Experimental program
Comparison scheme
Effect test

Embodiment 1

[0016] A culture medium for improving the bacterial ratio of plasmid DNA content in Escherichia coli, containing the following proportioning components per liter:

[0017]

[0018] Add deionized water to dilute to 1L,

[0019] After the medium was stirred and dissolved, a small amount of CO 2 into solution.

[0020] The above-mentioned culture medium for increasing the content of plasmid DNA in Escherichia coli, wherein the culture medium is placed in an autoclave at 121° C. and sterilized by flowing steam for 30 minutes.

[0021] The above-mentioned culture medium for increasing the content of plasmid DNA in Escherichia coli, wherein, after the culture medium is sterilized, when it is naturally cooled to 60-70°C, add 20ml of 5% ethanol, mix well and pack .

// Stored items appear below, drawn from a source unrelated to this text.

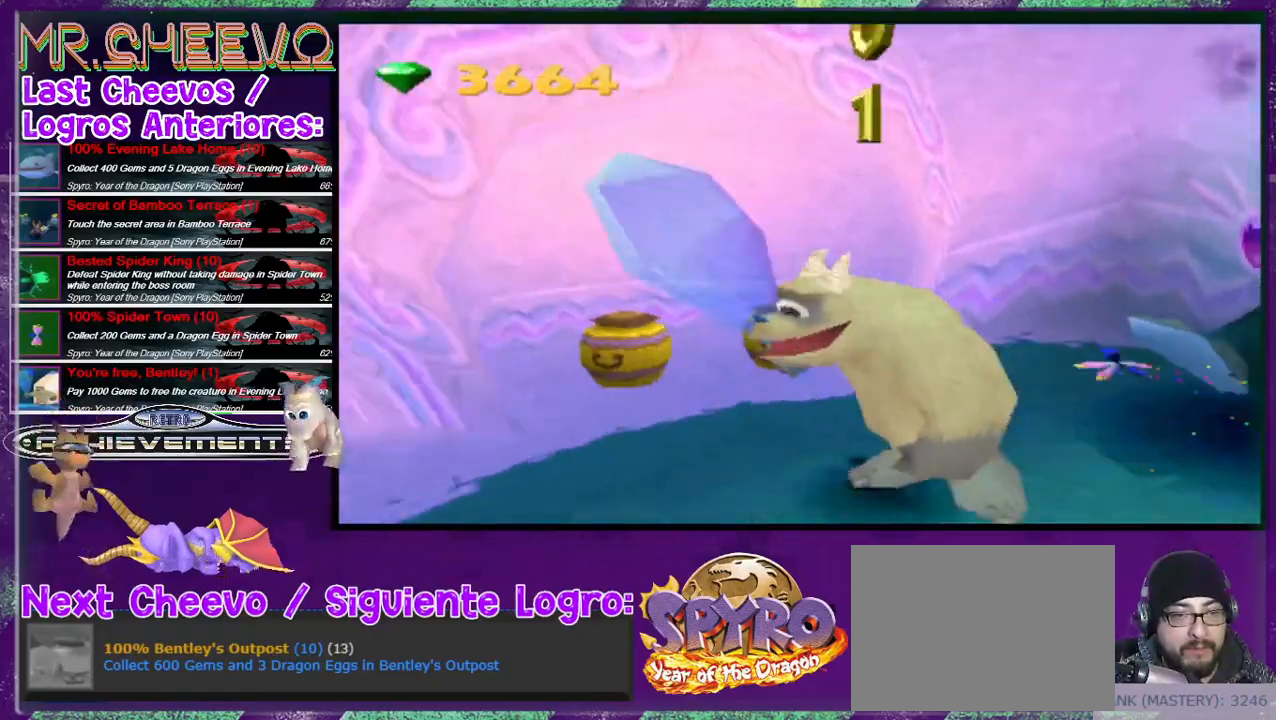
{"buttons": ["CIRCLE", "DPAD_UP"], "events": [[133, "DPAD_UP", "down"], [133, "R2", "up"], [367, "CIRCLE", "down"]]}
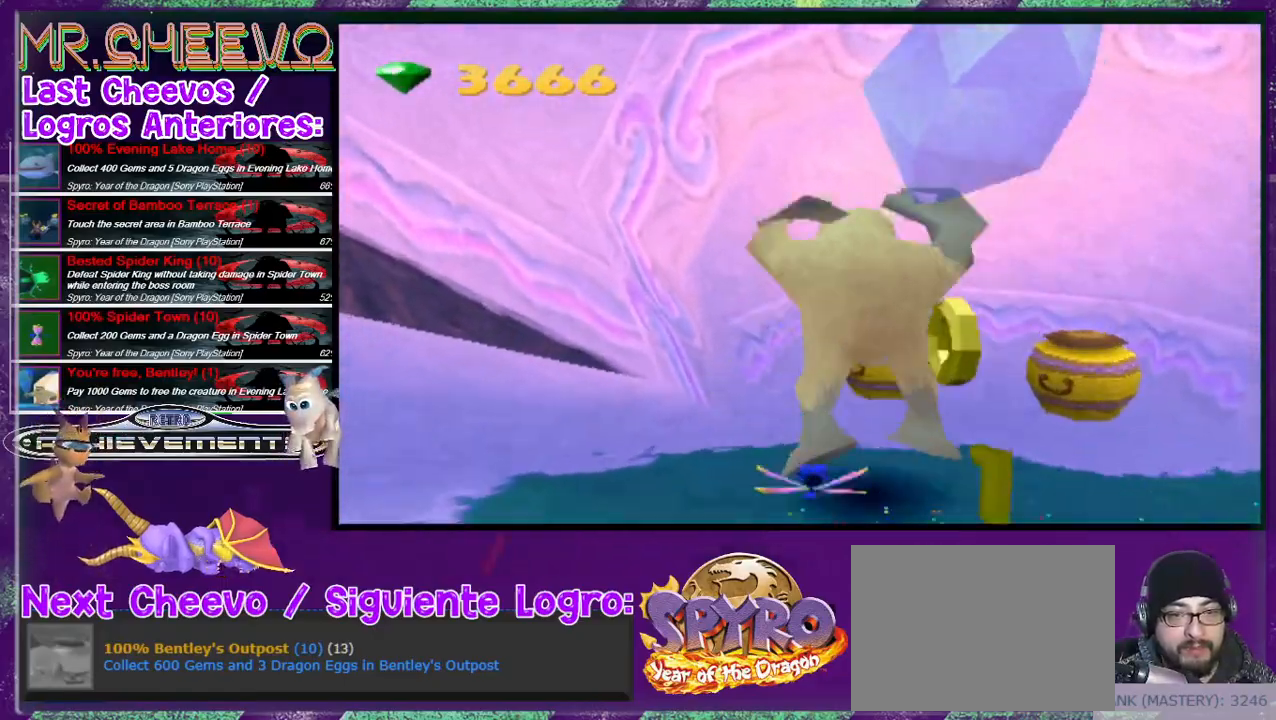
{"buttons": [], "events": [[33, "CIRCLE", "up"], [33, "DPAD_RIGHT", "down"], [67, "CIRCLE", "down"], [100, "CIRCLE", "up"], [200, "CIRCLE", "down"], [233, "DPAD_RIGHT", "up"], [333, "DPAD_UP", "up"], [367, "CIRCLE", "up"], [400, "CIRCLE", "down"], [467, "CIRCLE", "up"]]}
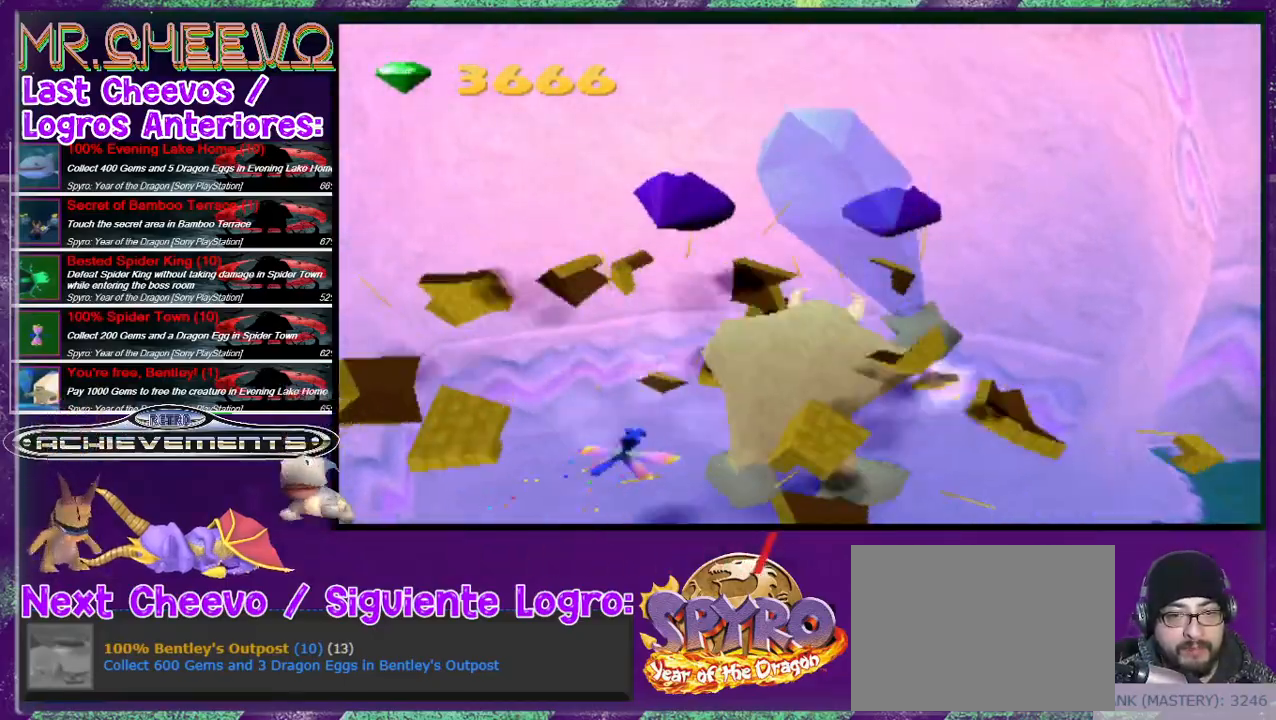
{"buttons": ["L2", "DPAD_RIGHT"], "events": [[133, "DPAD_UP", "down"], [233, "DPAD_RIGHT", "down"], [267, "DPAD_UP", "up"], [367, "DPAD_DOWN", "down"], [500, "DPAD_DOWN", "up"], [500, "L2", "down"]]}
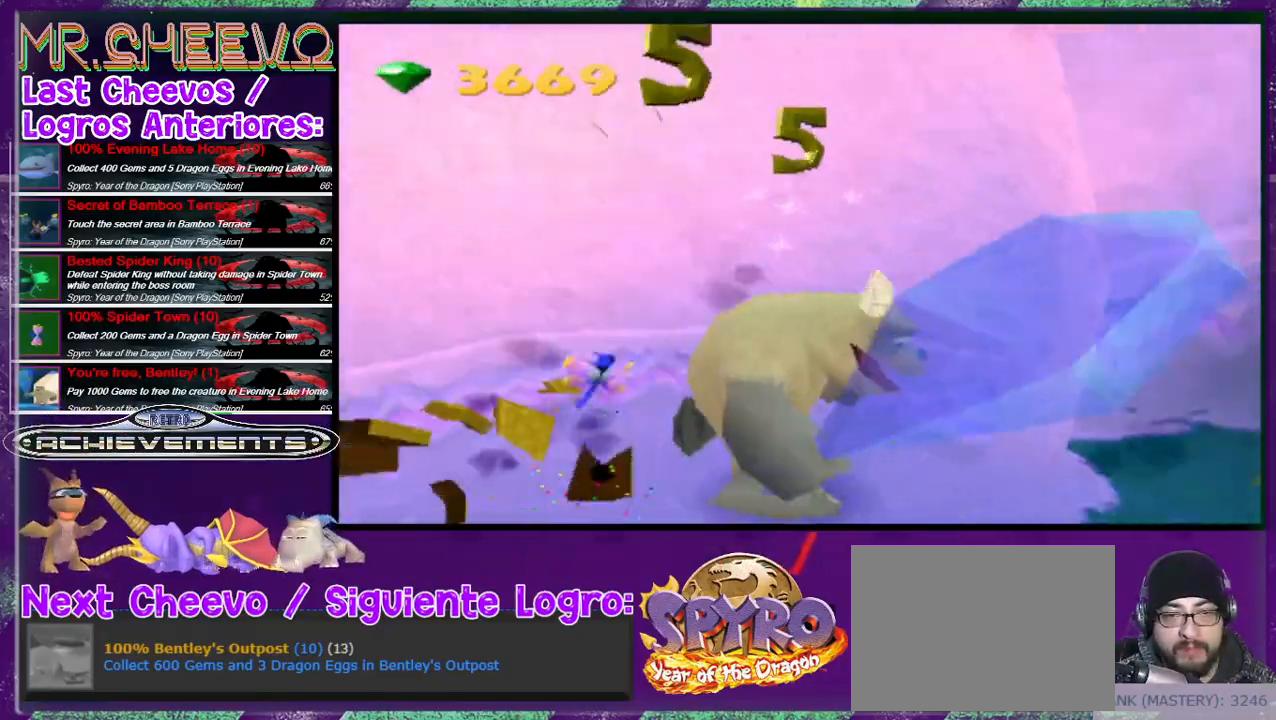
{"buttons": ["DPAD_UP", "DPAD_RIGHT"], "events": [[400, "DPAD_UP", "down"], [400, "L2", "up"]]}
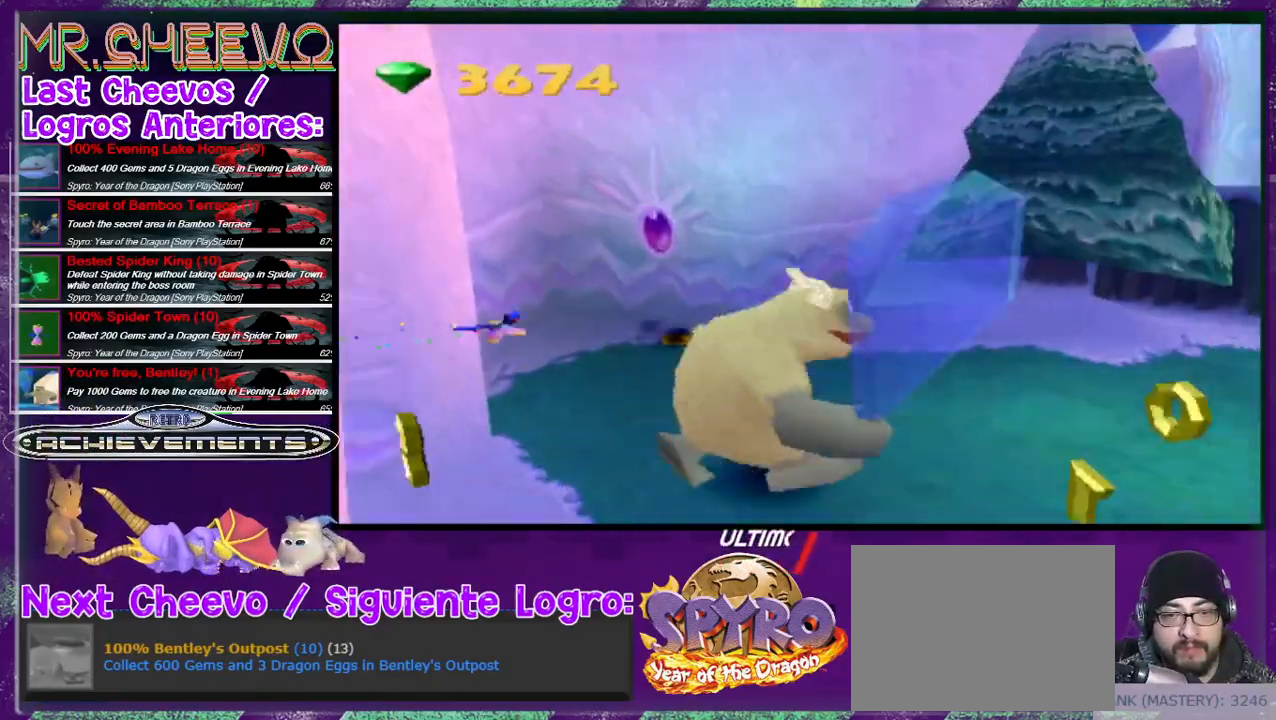
{"buttons": ["DPAD_UP"], "events": [[500, "DPAD_RIGHT", "up"]]}
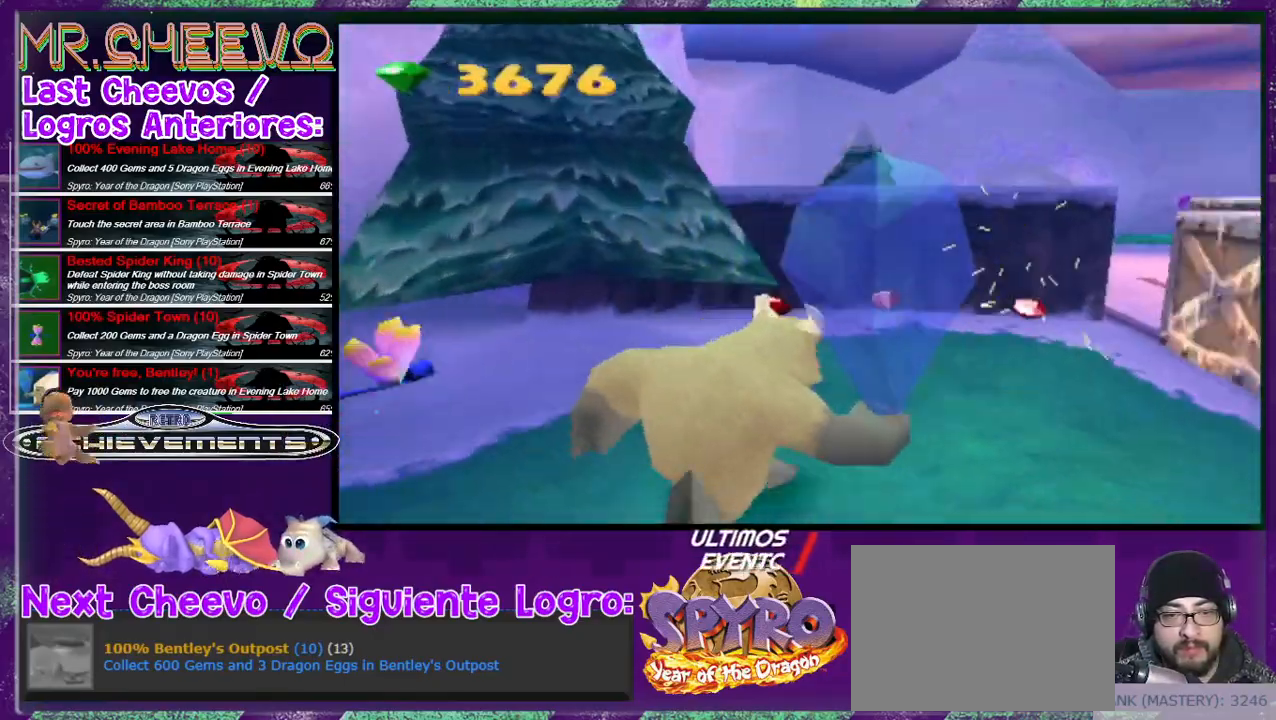
{"buttons": ["DPAD_UP"], "events": [[400, "DPAD_LEFT", "down"], [500, "DPAD_LEFT", "up"]]}
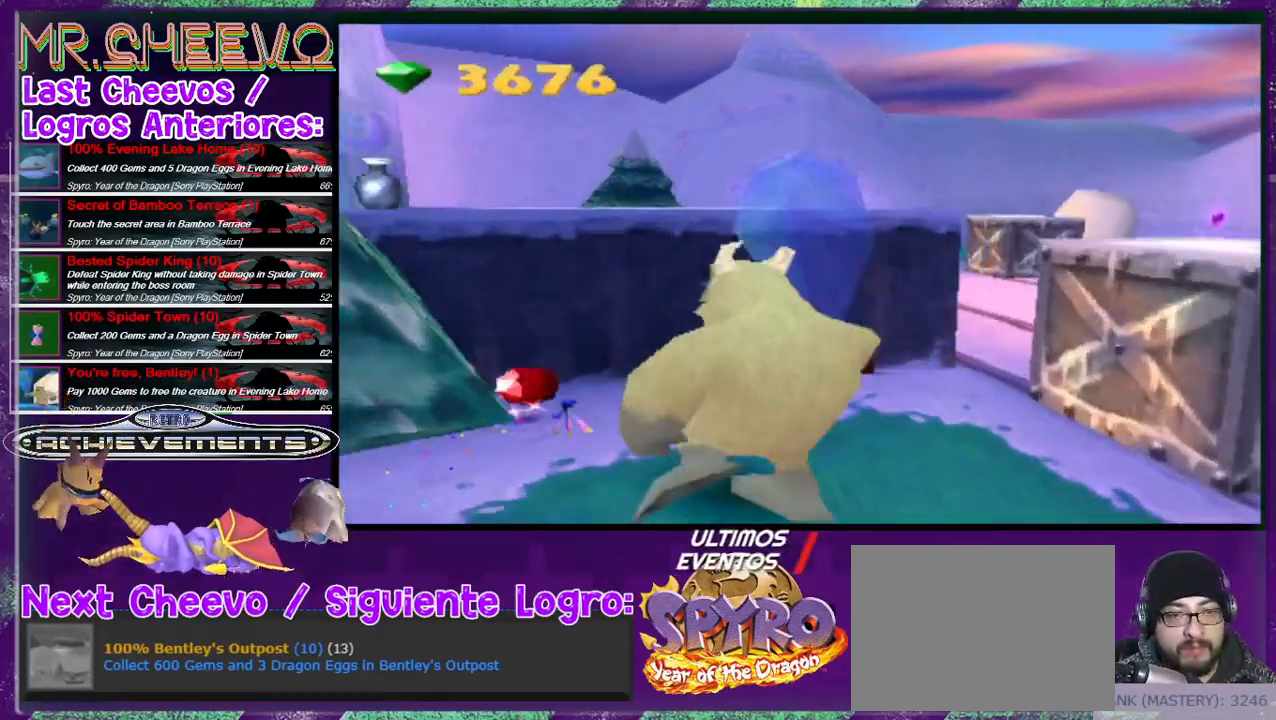
{"buttons": ["DPAD_DOWN", "DPAD_RIGHT"], "events": [[67, "DPAD_RIGHT", "down"], [167, "DPAD_UP", "up"], [333, "DPAD_DOWN", "down"]]}
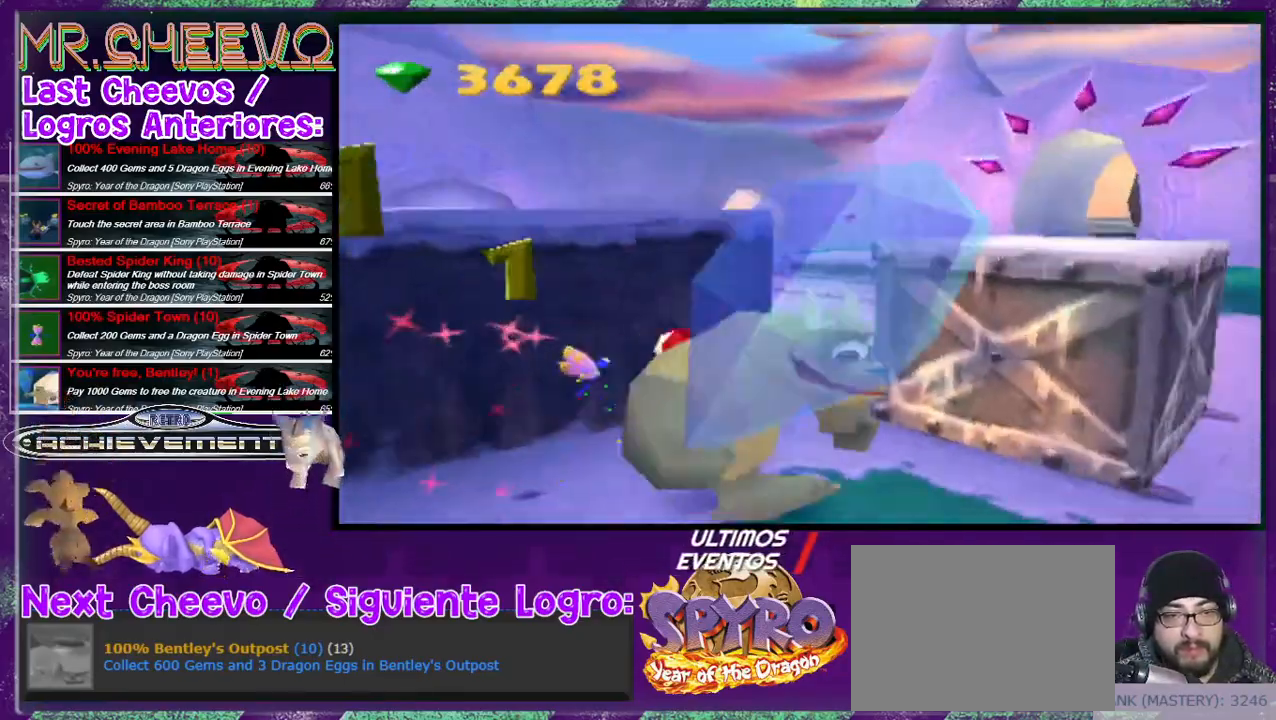
{"buttons": ["R2", "DPAD_UP"], "events": [[133, "DPAD_DOWN", "up"], [167, "DPAD_UP", "down"], [300, "R2", "down"], [400, "DPAD_RIGHT", "up"]]}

[0022] The above-mentioned culture medium for increasing the content of plasmid DNA in Escherichia coli, wherein 4-methylumbelliferone-β-D-glucosylic acid can be added to the aliquoted culture medium as required. O...

Embodiment 2

[0023] Example 2: The rest is the same as that of Example 1, except that the culture medium prepared in Example 1 is selected from Escherichia coli strain DH5α, and the bacteria are shaken in a shaker at 37°C.

Embodiment 3

[0024] Embodiment 3: all the other are identical with described embodiment 2, and difference is, medium selects yeast powder 5g, peptone or beef extract 10g, sodium chloride 10g this original LB culture medium for use, carries out the shaking bacteria of escherichia coli, Carry out OD with embodiment 2 and 3 600 Value comparison, embodiment 2 reaches OD 600 = 1.0 to 2.0 is faster.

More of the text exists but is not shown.